As hard as that may be, Riley says he is up for the challenge.

“It would definitely not be ideal having that be my first race in months, but depending on when I’m able to start running hard again, I know my coach would change my training to help get me mentally and physically prepared to race.”

He attributes that feeling of readiness to his consistent cross-training during rehab.

“A big part of cross-country racing is mentally being able to push yourself, something that people tend to get better at as the season progresses, but I definitely feel that I’ve been able to get a similar feeling from biking.”

Not only does he think he has what it takes, so do his teammates.

Gabriel Estrada, a junior at St. Michaels, has spent his last few years of training with Riley and the rest of their club, Born to Run.

“Chris has a strong mindset when it comes to running and just sticking to his goals in general, so I think he should be able to come back and improve really quickly especially with all the work he’s been putting in to stay in shape,” Estrada said. 

Kepler Huntress, another club teammate and a district competitor at LASA, also knows Riley will perform when it matters. 

“I expect him to perform very well because of his commitment to maintaining his physique while he couldn’t run through his cross-training,” he said.

If Riley decides to come back for NXR, it will be the first big step on his way back to racing with the best of the best.

After the cross-country season finally comes to a close, indoor track season begins. That’s when Riley will really have his chance to prove he’s still among the state’s best runners. 

Coming off of an injury, most runners wouldn’t hope to still be at the top of that pyramid, but Riley’s goals are unwavering.

“At this point my goals for the track season haven’t changed. Since the track season last year, my goals have been set on winning the state championship and running a sub 4:10 1,600 meters. If anything, it has made me want to reach my goals even more to make up for missing the cross-country season.”

It won’t be easy, but Riley is built for it. His speed is up there with the best high school distance runners. A 1:58 800-meter and 4:15 1600-meter runner, he has the talent to be back at the top very soon.
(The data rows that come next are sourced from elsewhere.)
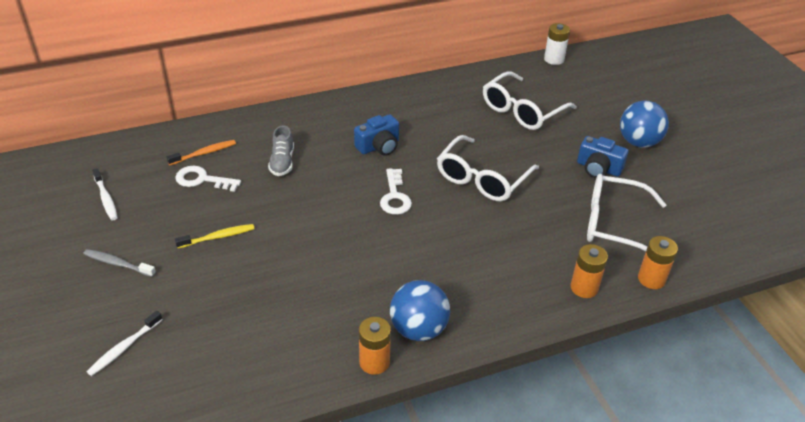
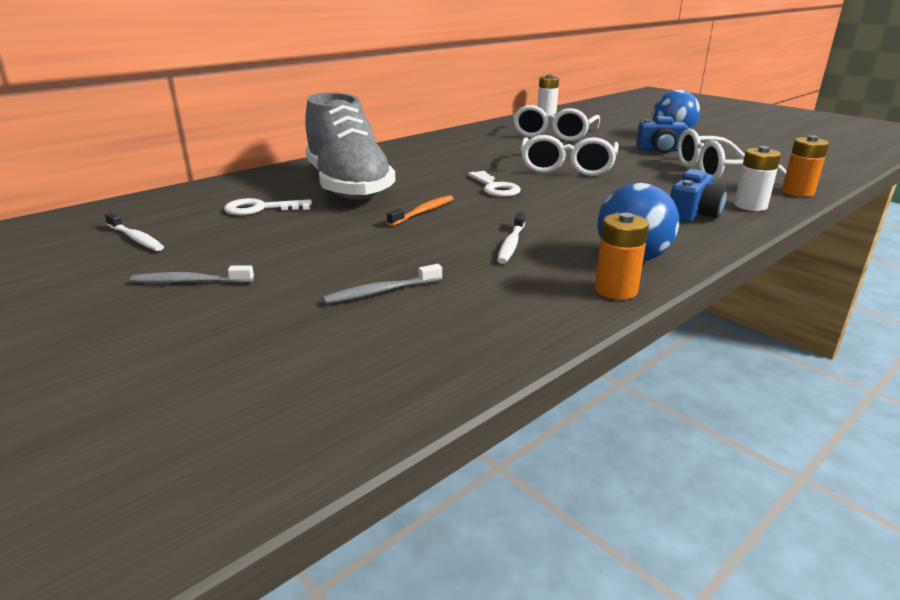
camera: 20 degrees left, 15 degrees down
white toothbrush [87,311,163,376] -> white toothbrush moved to [497,212,525,264]
orange toothbrush [166,140,236,165] -> orange toothbrush moved to [387,195,454,226]
yellow toothbrush [175,224,255,248] -> none
grey shoe [268,125,294,176] -> grey shoe [305,93,396,200], size x2.46
blue camera [354,114,399,156] -> blue camera moved to [670,169,727,222]
orange battery [570,244,608,298] -> white battery [734,146,781,211]
none -> grey toothbrush [323,264,442,304]

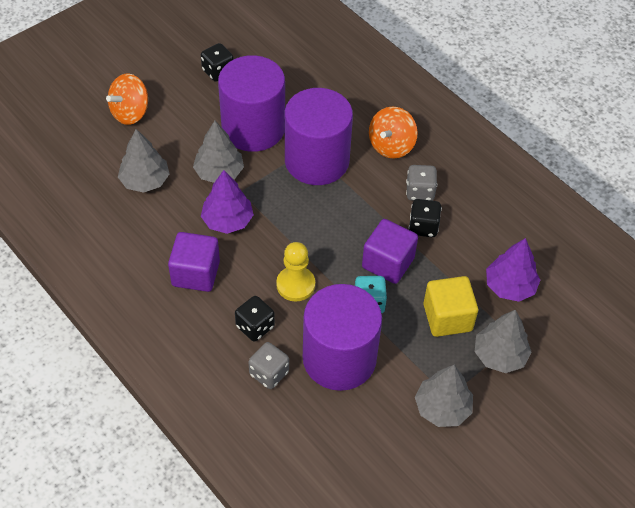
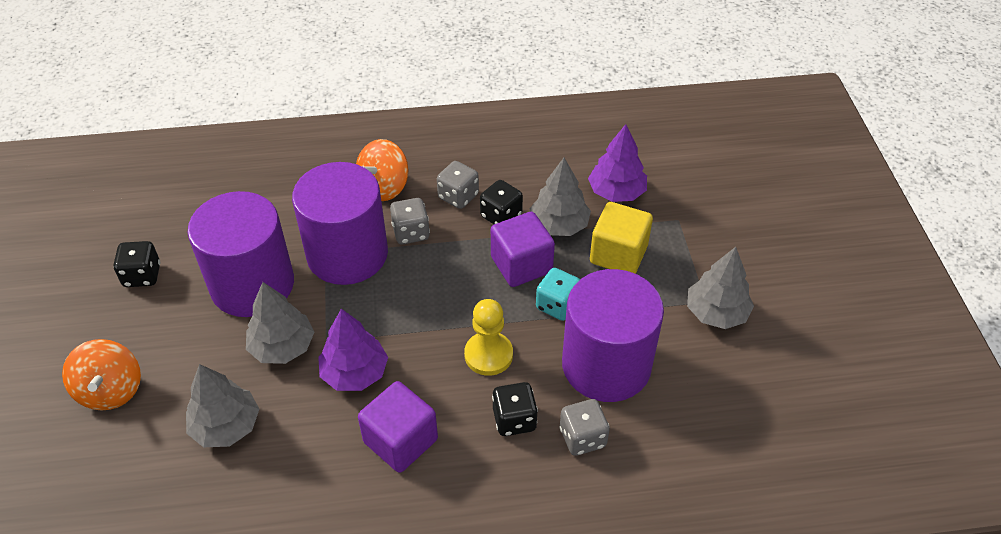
camera: 55 degrees left, 5 degrees down
orange spinning top [369,107,418,158] -> orange spinning top turned 60 degrees clockwise [356,139,409,201]
grey tree [474,310,532,373] -> grey tree moved to [529,158,591,236]
none -> grey dice [390,198,430,244]

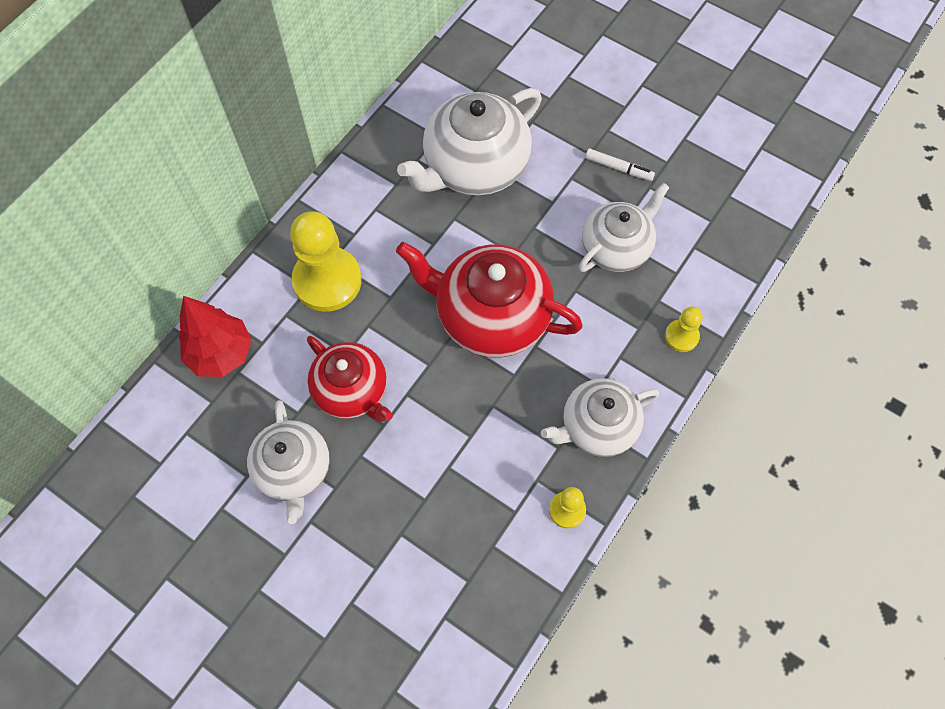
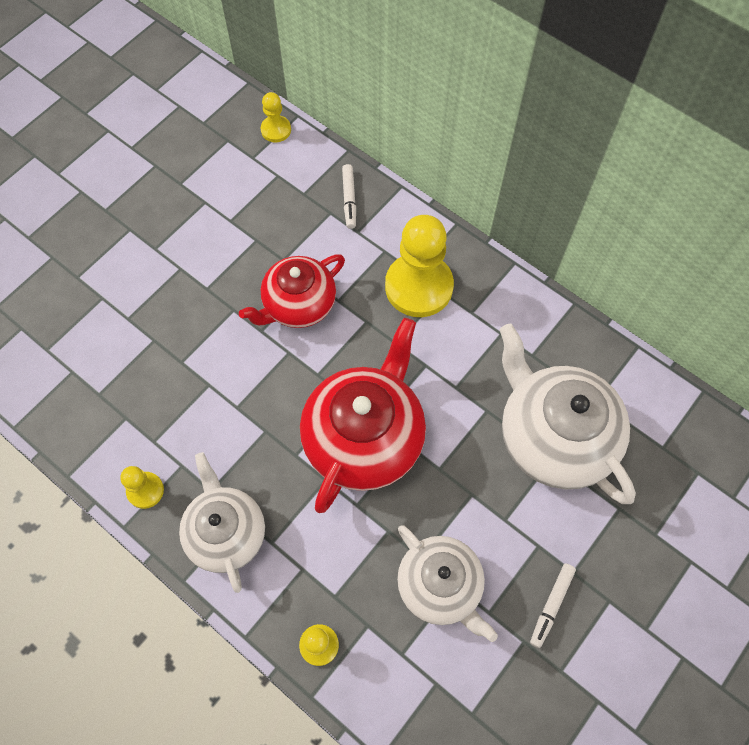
camera: 95 degrees right, 0 degrees up
red tree [178,296,252,377] -> white marker [342,164,356,229]
white teapot [247,400,330,524] -> none
none -> yellow pawn [261,92,291,142]

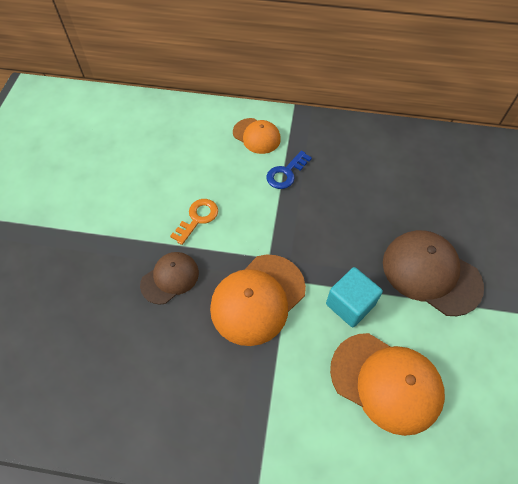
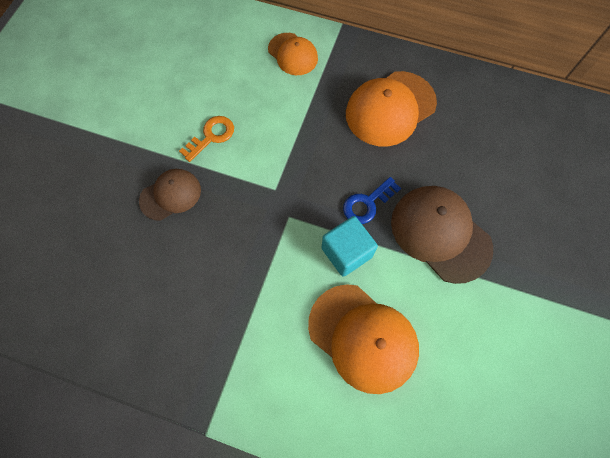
camera: 10 degrees right, 10 degrees up
orange cap [210,255,306,346] -> orange cap moved to [346,71,437,146]
blue key [266,151,312,189] -> blue key moved to [343,177,401,224]

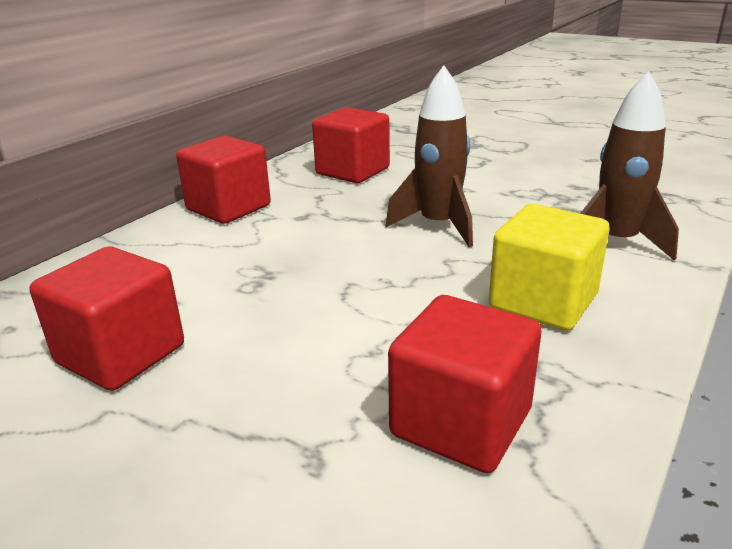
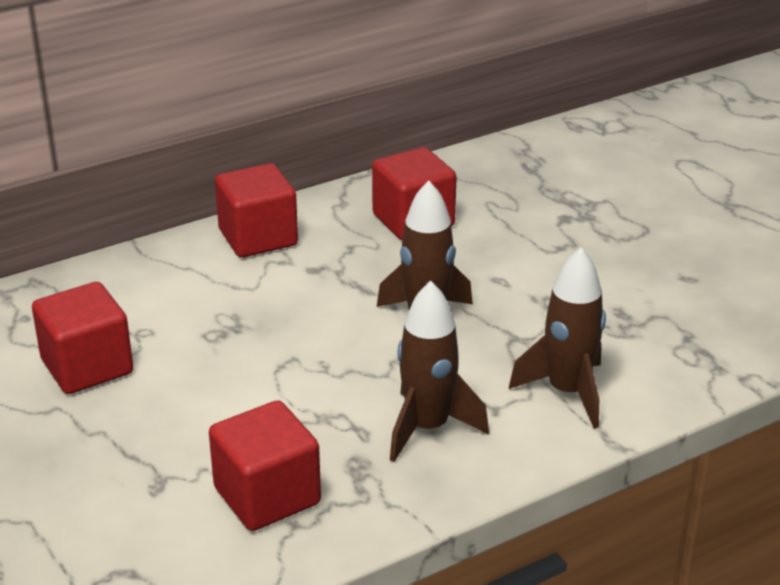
camera: 25 degrees right, 5 degrees up
yellow cube [489,204,609,331] -> brown rocket [390,281,489,462]

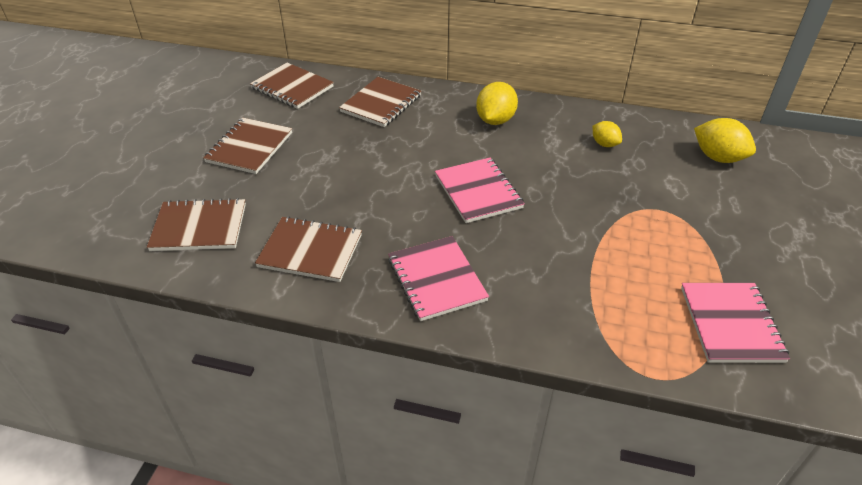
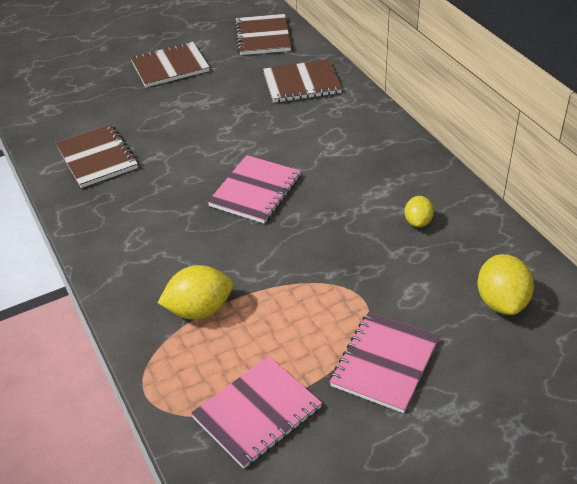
camera: 50 degrees right, 0 degrees up
brown notebook [147,198,246,251] -> none
pink notebook [388,236,489,321] -> pink notebook moved to [330,312,439,413]
yellow lemon [476,82,518,125] -> yellow lemon moved to [158,265,233,320]

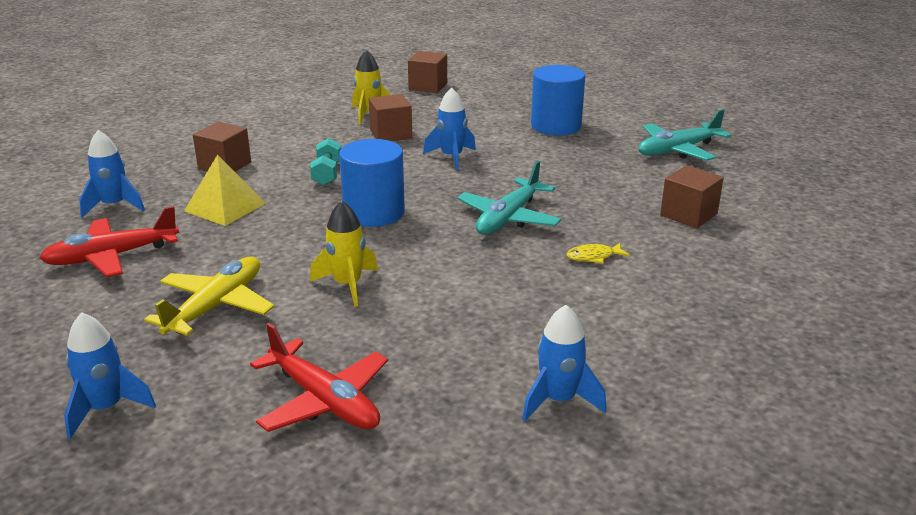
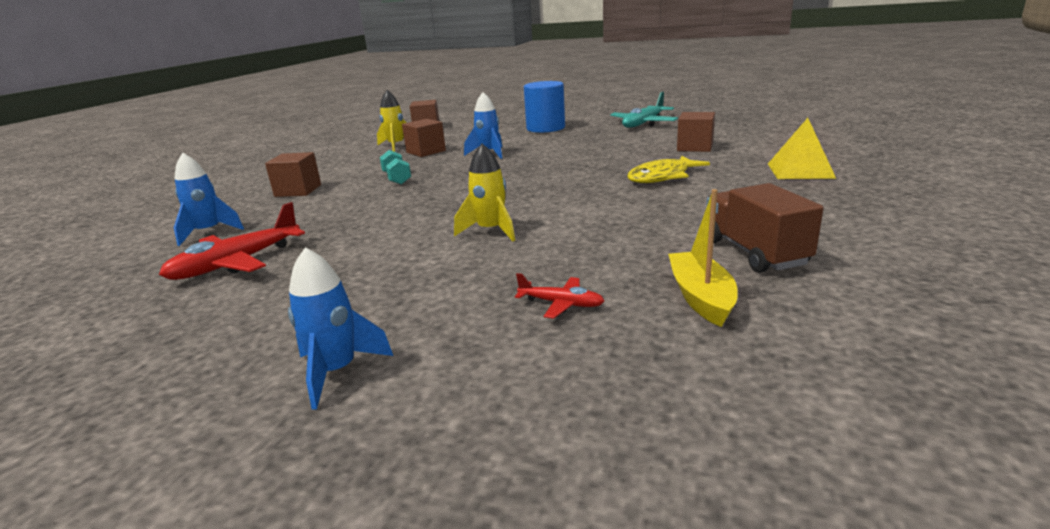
camera: 20 degrees left, 5 degrees down
yellow plane [144,257,274,336] -> none
yellow pyramid [184,154,266,226] -> yellow pyramid moved to [768,118,836,179]
red plane [250,323,388,432] -> red plane [515,273,604,319], size x0.53
blue cylinder [339,139,405,227] -> none
turquoise plane [457,161,561,235] -> none
blue rocket [522,305,606,421] -> brown truck [706,183,824,273]
yellow fish [567,243,630,264] -> yellow fish [627,156,710,183], size x1.83
none -> yellow boat [668,189,738,327]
Only time will tell when he returns to the top of the running game, but indoor season may be just the time for him to shine.

Texas A&M and Texas Tech, along with a few other in state schools, will hold races this winter where some of the best runners in Texas will compete.

He hopes to cross the finish line with those runners staring into the back of his jersey, re-solidifying himself and proving not even an injury can stop Chris Riley.